LinuxQuestions.org

LinuxQuestions.org (/questions/)
-   Linux - Server (http://www.linuxquestions.org/questions/linux-server-73/)
-   -   How best to speed up an rsync/rsnapshot backup (http://www.linuxquestions.org/questions/linux-server-73/how-best-to-speed-up-an-rsync-rsnapshot-backup-4175426936/)

Vanyel 09-12-2012 03:47 PM

How best to speed up an rsync/rsnapshot backup
 
I have a CentOS 6 box with Rsnapshot installed (rsync 3.06 is on the machine) backing up several linux boxes and one Windows XP machine connected to an instrument to gather scientific data.

The two data folders on the XP box are shared to the server via standard smb filesharing and mounted "locally" on the linux box, where rsnapshot backs them up to an internal array.

This worked fine initially but months later I see that the scientific software regularly generates HUNDREDS of folders with hundreds of tiny files in them and the backup has become a mess as walking the folder tree takes so long that one backup never finishes before the next one is supposed to begin, and runs simultaneously with a second, unrelated rsnapshot instance, bogging the machine down horribly as both go on.

How can I speed this up?

The linux server already has a lot of memory (12 GB). Both machines have gigabit ethernet. I hear smb is much slower than NFS. Would putting NFS on the Windows box be a good way to get some more speed from this?

OR should I install rsync for Windows on the PC and forgo mounting the folders, letting rsync talk machine to machine?

Or does someone have a better idea than either?

SecretCode 09-12-2012 05:38 PM

I think rsync on windows would be the fastest solution. But that's not a scientific opinion.

How often does your backup run? How many files & folders are we talking about?

Vanyel 09-13-2012 09:55 AM

I want it to run nightly. As for how many? Hundreds of folders with little files! I don’t know. Too damn much. More added every day. Not lots of changes, but rsync doesn’t know what’s changed until after it’s looked at everything.

TenTenths 09-13-2012 10:25 AM

Have you thought about using dirvish to only rsync changed files each time?

Vanyel 09-13-2012 12:44 PM

“dirvish”? Never heard of it. I’ll keep that in mind for future reference. Of course, rsync (what the rsnapshot script is built on) will only sync changed files ... it’s just that it needs to look at all the files in the source first and compare them all to the destination before it knows what’s changed, and with hundreds of files that takes time.

I did find out some other things while surfing around though.

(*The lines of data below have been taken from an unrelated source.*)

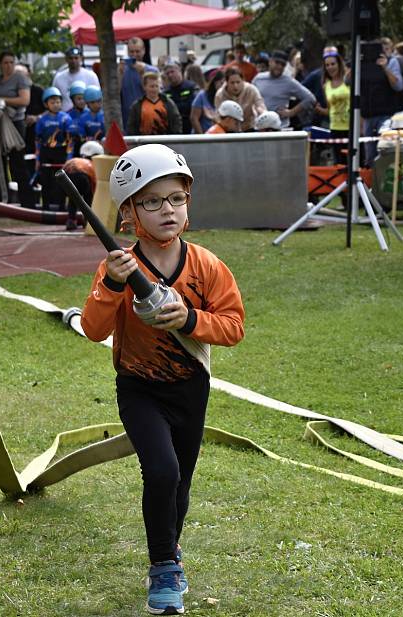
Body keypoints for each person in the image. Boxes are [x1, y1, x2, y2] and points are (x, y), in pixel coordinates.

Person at [80, 143, 244, 616]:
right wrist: (112, 284)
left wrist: (190, 319)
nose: (167, 210)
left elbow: (233, 326)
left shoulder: (208, 265)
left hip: (190, 386)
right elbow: (92, 328)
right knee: (162, 471)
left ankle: (171, 551)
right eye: (151, 202)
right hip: (139, 388)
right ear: (128, 212)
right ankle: (163, 569)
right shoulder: (118, 266)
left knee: (182, 483)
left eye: (176, 198)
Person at [0, 50, 36, 208]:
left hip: (15, 124)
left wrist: (2, 101)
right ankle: (2, 200)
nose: (8, 65)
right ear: (0, 64)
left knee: (17, 162)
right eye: (5, 63)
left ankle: (28, 201)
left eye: (11, 62)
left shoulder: (20, 79)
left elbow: (25, 100)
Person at [361, 39, 403, 166]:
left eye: (386, 50)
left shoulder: (392, 62)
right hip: (367, 116)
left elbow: (399, 86)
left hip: (385, 115)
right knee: (369, 156)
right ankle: (371, 183)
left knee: (385, 152)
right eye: (381, 50)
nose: (383, 53)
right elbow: (348, 82)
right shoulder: (364, 64)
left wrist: (384, 67)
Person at [253, 50, 316, 129]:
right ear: (270, 62)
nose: (279, 66)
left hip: (280, 128)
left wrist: (291, 112)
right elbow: (250, 97)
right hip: (259, 127)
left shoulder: (288, 82)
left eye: (282, 64)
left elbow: (310, 98)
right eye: (277, 63)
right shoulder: (259, 78)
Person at [35, 87, 72, 210]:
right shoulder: (42, 120)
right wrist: (37, 159)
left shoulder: (66, 118)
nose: (56, 105)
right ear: (46, 104)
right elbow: (38, 140)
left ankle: (62, 206)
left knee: (61, 181)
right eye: (52, 102)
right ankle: (45, 206)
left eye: (58, 102)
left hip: (61, 152)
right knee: (46, 180)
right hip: (46, 152)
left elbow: (70, 140)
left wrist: (69, 157)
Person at [316, 49, 350, 163]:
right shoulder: (326, 85)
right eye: (327, 65)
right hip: (335, 127)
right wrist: (319, 109)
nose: (330, 67)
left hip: (351, 127)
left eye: (333, 64)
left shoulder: (349, 80)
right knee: (339, 161)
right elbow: (330, 110)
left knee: (353, 160)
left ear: (339, 64)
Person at [61, 139, 102, 230]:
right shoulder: (91, 165)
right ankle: (88, 221)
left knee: (73, 199)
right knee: (88, 199)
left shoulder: (75, 160)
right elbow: (93, 185)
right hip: (82, 177)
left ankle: (71, 220)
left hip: (64, 177)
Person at [120, 37, 158, 130]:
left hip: (148, 118)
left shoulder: (152, 70)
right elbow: (116, 94)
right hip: (127, 119)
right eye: (131, 52)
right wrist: (119, 74)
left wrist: (142, 74)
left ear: (144, 51)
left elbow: (154, 94)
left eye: (137, 51)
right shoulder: (123, 70)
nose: (134, 55)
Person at [127, 72, 181, 136]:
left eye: (157, 86)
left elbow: (176, 121)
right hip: (144, 141)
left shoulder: (168, 103)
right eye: (151, 86)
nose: (154, 89)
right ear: (144, 87)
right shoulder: (137, 106)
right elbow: (131, 126)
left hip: (165, 141)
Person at [214, 67, 266, 132]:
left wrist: (263, 114)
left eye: (238, 82)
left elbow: (260, 105)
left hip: (249, 126)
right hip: (229, 130)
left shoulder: (251, 89)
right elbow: (218, 115)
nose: (235, 86)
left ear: (243, 80)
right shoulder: (220, 94)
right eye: (232, 83)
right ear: (227, 82)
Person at [52, 46, 100, 113]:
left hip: (86, 116)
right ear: (66, 59)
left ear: (81, 59)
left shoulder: (91, 76)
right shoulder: (59, 77)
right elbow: (54, 98)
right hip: (65, 116)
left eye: (76, 58)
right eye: (71, 58)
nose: (73, 61)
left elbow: (97, 98)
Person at [162, 60, 199, 134]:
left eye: (172, 72)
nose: (170, 75)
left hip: (189, 126)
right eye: (167, 73)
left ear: (179, 71)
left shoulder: (191, 87)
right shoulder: (166, 92)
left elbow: (193, 107)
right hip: (173, 129)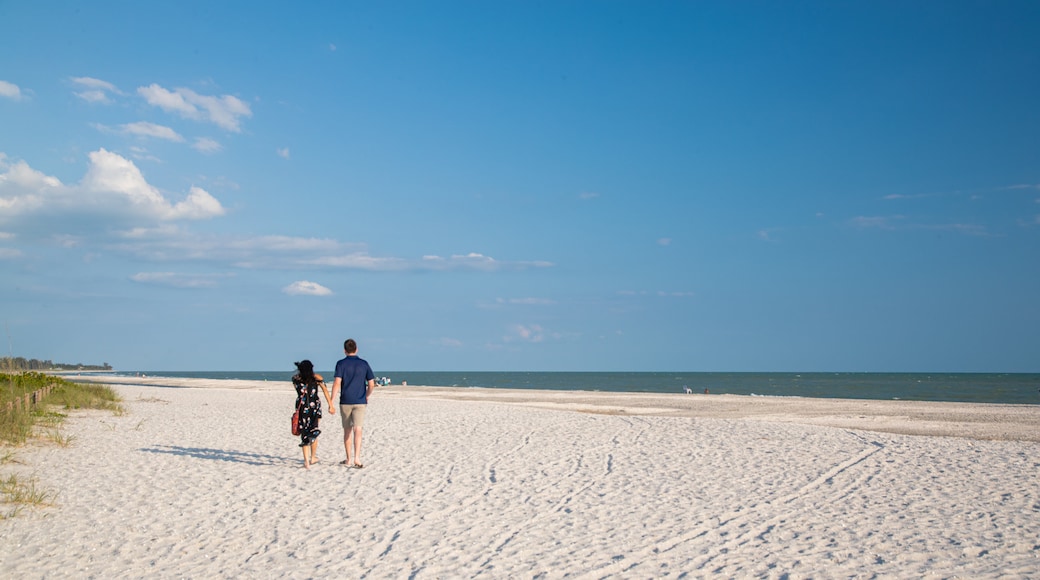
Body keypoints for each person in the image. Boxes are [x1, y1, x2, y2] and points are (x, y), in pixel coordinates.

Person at [330, 338, 375, 468]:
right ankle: (357, 458)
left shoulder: (341, 364)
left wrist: (331, 401)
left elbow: (337, 383)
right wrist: (367, 395)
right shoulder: (364, 364)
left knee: (347, 430)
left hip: (345, 400)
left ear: (345, 350)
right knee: (358, 429)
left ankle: (348, 458)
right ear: (356, 349)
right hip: (360, 401)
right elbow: (371, 384)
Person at [292, 360, 333, 469]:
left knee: (304, 433)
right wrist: (330, 405)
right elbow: (325, 390)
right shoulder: (317, 378)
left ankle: (306, 461)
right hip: (314, 407)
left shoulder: (295, 379)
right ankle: (313, 457)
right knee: (313, 431)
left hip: (302, 408)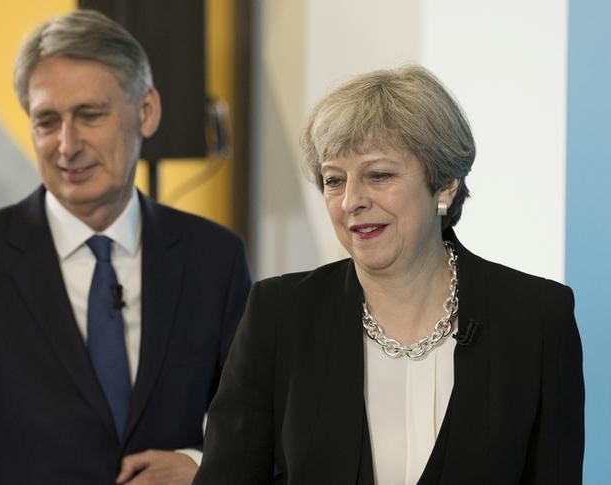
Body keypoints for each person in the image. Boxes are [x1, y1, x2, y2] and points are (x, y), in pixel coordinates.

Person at [0, 9, 250, 485]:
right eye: (47, 121)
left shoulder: (213, 258)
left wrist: (201, 466)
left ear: (146, 112)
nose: (66, 145)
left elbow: (259, 432)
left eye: (89, 115)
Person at [193, 65, 584, 484]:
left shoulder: (537, 318)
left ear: (446, 184)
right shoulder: (279, 315)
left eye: (379, 175)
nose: (351, 202)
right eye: (333, 180)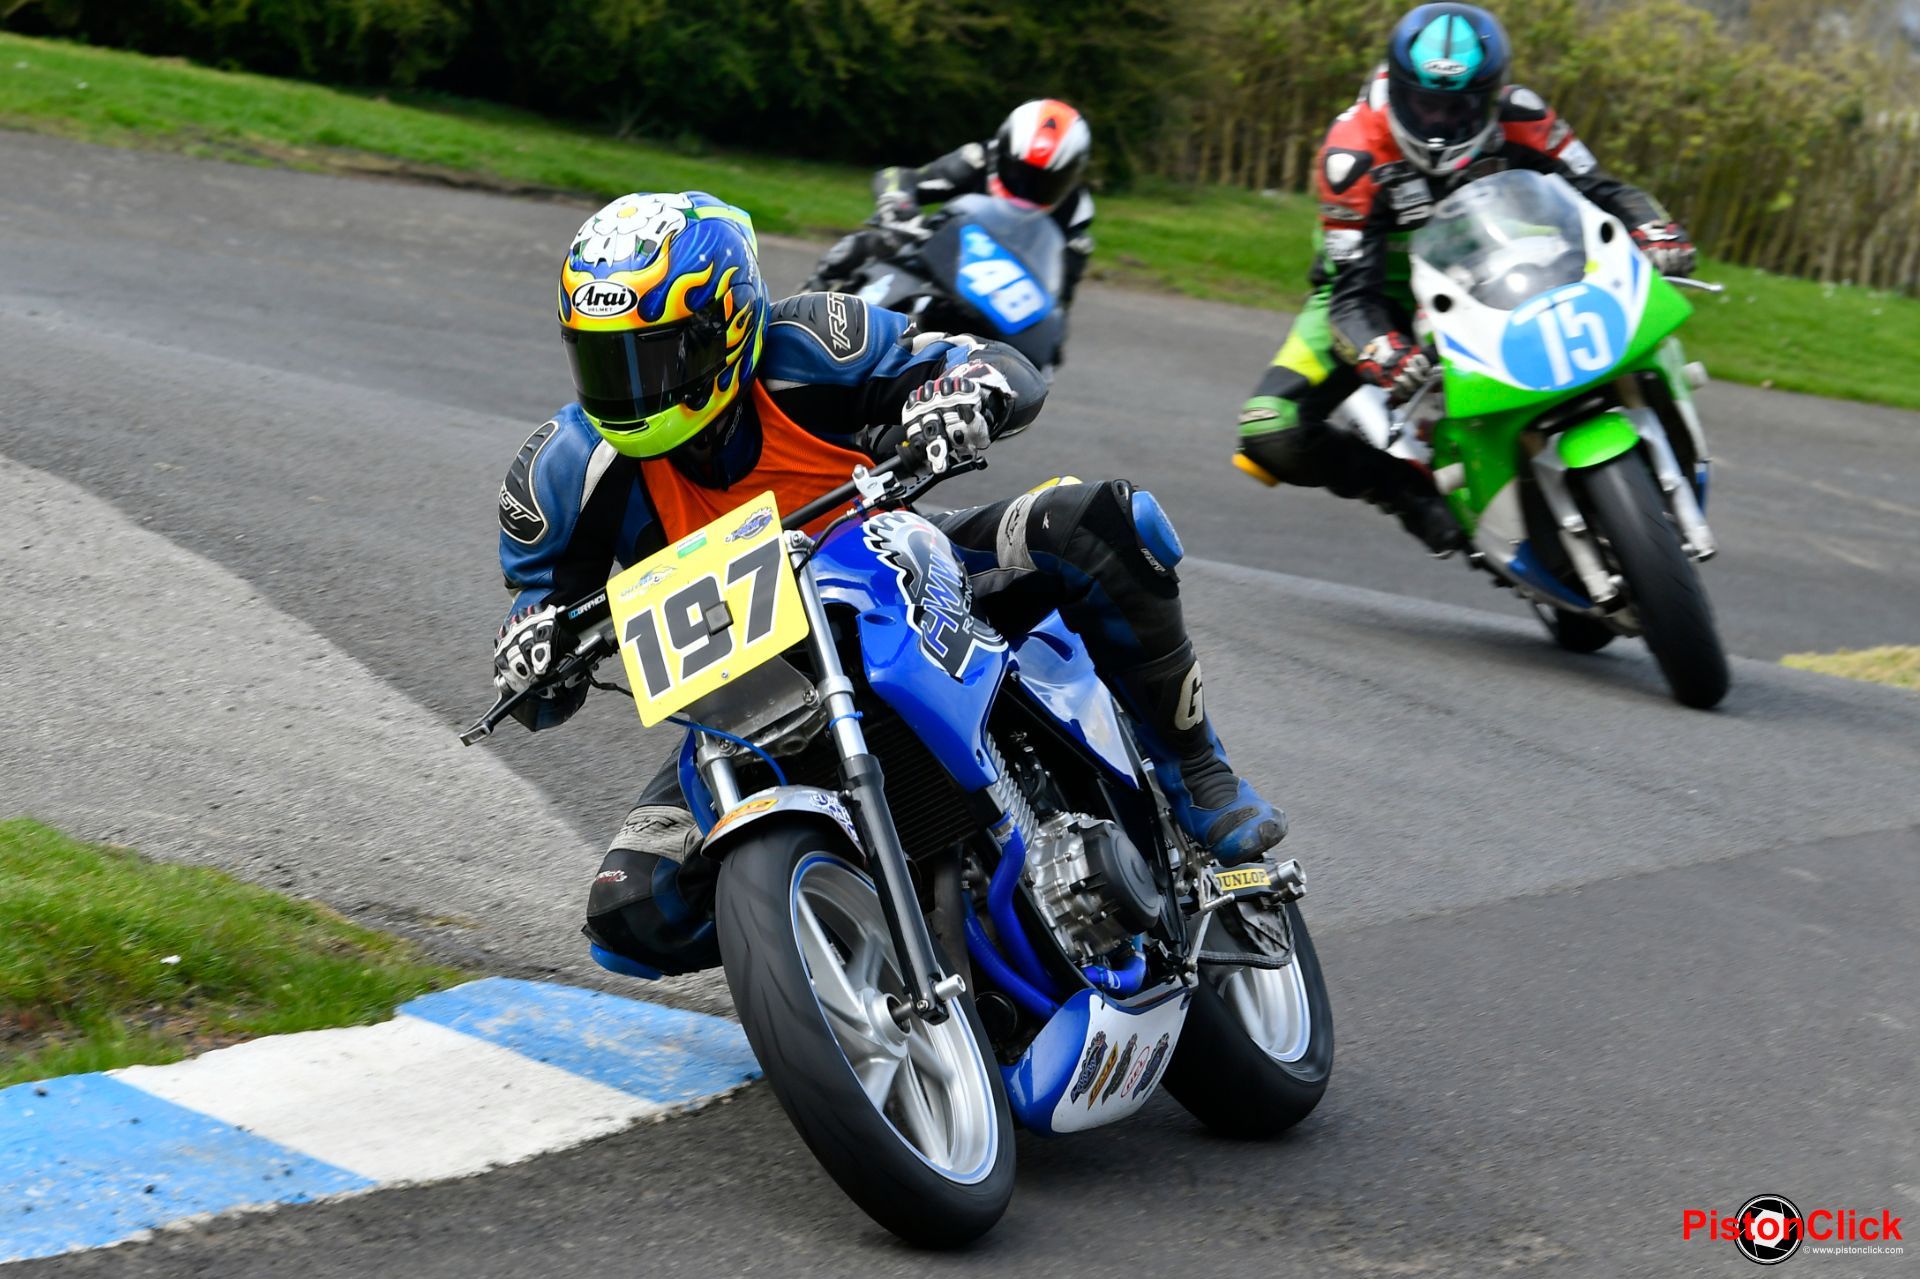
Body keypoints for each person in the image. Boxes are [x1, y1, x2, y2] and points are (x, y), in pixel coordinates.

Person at [492, 190, 1282, 978]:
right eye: (604, 360)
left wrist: (964, 394)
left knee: (1104, 522)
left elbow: (989, 363)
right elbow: (542, 634)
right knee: (630, 910)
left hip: (902, 567)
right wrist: (534, 657)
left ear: (726, 327)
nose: (629, 388)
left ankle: (1196, 771)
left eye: (653, 356)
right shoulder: (565, 469)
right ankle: (840, 929)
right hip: (742, 681)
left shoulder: (811, 340)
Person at [1233, 3, 1697, 553]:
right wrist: (1378, 347)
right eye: (1423, 104)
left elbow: (1602, 189)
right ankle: (1407, 493)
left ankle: (1656, 419)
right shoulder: (1351, 154)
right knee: (1270, 428)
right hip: (1381, 290)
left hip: (1500, 258)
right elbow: (1351, 295)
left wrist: (1654, 228)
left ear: (1493, 97)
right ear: (1396, 88)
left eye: (1458, 108)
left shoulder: (1524, 114)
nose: (1437, 123)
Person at [806, 98, 1095, 360]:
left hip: (1000, 296)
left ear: (1071, 174)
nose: (1028, 186)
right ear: (1003, 152)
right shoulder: (977, 159)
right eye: (1020, 171)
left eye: (1046, 180)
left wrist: (1050, 337)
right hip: (943, 257)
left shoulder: (1076, 213)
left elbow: (1060, 296)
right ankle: (803, 309)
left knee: (1041, 358)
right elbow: (898, 177)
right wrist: (900, 209)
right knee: (865, 244)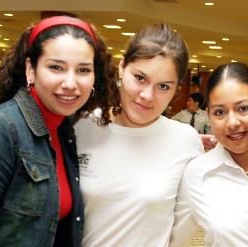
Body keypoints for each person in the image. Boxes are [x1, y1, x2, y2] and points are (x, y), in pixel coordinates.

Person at [0, 16, 113, 246]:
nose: (71, 83)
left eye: (83, 70)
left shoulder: (65, 131)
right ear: (30, 69)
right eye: (56, 67)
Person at [74, 23, 204, 246]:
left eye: (163, 86)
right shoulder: (81, 126)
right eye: (140, 78)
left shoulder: (185, 140)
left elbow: (185, 226)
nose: (147, 95)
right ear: (123, 66)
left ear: (177, 89)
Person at [170, 62, 248, 247]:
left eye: (243, 108)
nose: (232, 122)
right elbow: (175, 239)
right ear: (209, 114)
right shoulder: (197, 173)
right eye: (219, 112)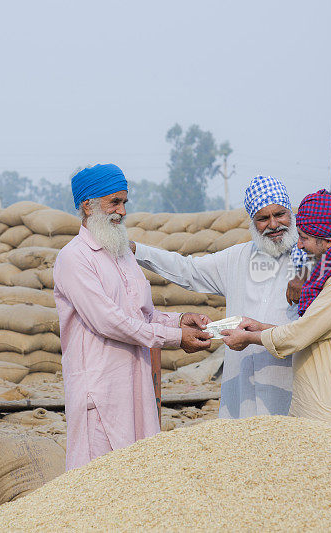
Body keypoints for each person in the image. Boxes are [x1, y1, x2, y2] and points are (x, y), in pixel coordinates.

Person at [132, 176, 331, 419]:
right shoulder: (237, 258)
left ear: (291, 214)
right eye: (263, 218)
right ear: (253, 223)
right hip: (243, 389)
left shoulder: (314, 251)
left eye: (280, 214)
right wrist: (137, 250)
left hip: (293, 388)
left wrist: (309, 273)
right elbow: (187, 270)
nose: (273, 225)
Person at [54, 163, 212, 470]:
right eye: (114, 202)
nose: (122, 211)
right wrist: (176, 338)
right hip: (99, 391)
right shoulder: (73, 258)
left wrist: (179, 320)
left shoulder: (123, 253)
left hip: (136, 386)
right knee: (97, 481)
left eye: (125, 202)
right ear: (88, 205)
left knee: (137, 476)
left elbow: (143, 314)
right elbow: (109, 321)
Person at [221, 190, 331, 429]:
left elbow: (301, 334)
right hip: (317, 407)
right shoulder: (330, 271)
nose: (300, 244)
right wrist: (261, 327)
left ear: (326, 238)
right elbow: (316, 332)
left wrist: (252, 337)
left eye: (304, 238)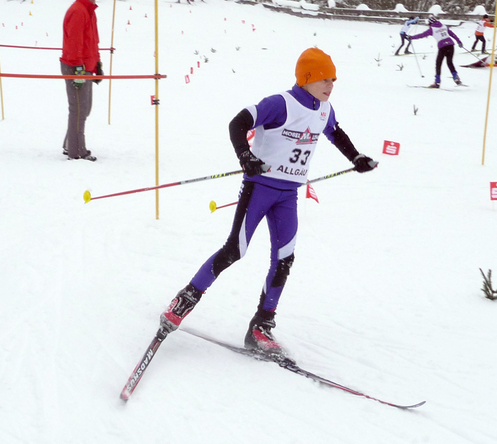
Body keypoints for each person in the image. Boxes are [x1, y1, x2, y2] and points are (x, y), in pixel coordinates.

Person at [157, 48, 377, 354]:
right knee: (235, 250)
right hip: (259, 189)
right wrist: (245, 157)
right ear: (308, 78)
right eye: (325, 79)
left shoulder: (325, 109)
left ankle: (261, 327)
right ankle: (185, 300)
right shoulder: (280, 104)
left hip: (288, 195)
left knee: (285, 258)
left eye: (334, 80)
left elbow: (335, 133)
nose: (330, 85)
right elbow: (238, 123)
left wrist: (356, 157)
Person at [60, 0, 102, 161]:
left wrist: (97, 64)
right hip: (76, 66)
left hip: (86, 66)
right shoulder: (78, 11)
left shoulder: (89, 12)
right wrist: (78, 69)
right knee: (78, 109)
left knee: (84, 108)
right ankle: (76, 151)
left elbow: (93, 42)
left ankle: (70, 144)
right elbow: (73, 44)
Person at [409, 15, 463, 88]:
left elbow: (422, 35)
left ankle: (437, 82)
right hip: (451, 45)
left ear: (430, 23)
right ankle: (456, 78)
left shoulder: (432, 29)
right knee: (449, 62)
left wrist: (411, 37)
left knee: (438, 64)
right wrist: (459, 41)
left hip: (442, 46)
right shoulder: (444, 26)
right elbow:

Rsync won’t use the same delta algorithms to determine what’s changed or not in the source and what needs to be copied when looking at a local (or locally mounted) filesystem as when it’s going over the network. Addressing my locally mounted folder as "localhost:/source” instead of “/source” should change that, making it in effect, a network backup.

Windows filesystem timestamps resolve with a 2 second accuracy, not 1 second like linux. So looking at timestamps, a Windows file may seem different to linux that actually is not. Lengthening the modify window argument in rsync can overcome that (I chose 3 seconds just to be safe, so any file with a 3 second or less modification difference is considered not different).

Windows Service for UNIX is free these days and lets me export NFS from a WinXP box! Also something of a one-click install. see http://technonstop.com/tutorial-setu...server-windows . This will let me easily get away from SMB to a faster protocol.

I’ll see tonight if these changes add up to enough of a difference. Wish me luck!

Vanyel 09-13-2012 12:48 PM

I’m leery about installing rsync on the Windows box and doing away with mounts for direct network copying instead, because I notice large (i.e. multi-gigabyte) rsync transfers can bog down a linux box, and I don’t want to chance the same thing happening to the Windows PC. I don’t have control over when it’s being used for data acquisition at the keyboard.

SecretCode 09-13-2012 02:14 PM

Can you do it once as a test? And are you sure all the file I/O - which has to happen somehow - isn't bogging down the windows machine?


All times are GMT -5. The time now is 10:30 AM.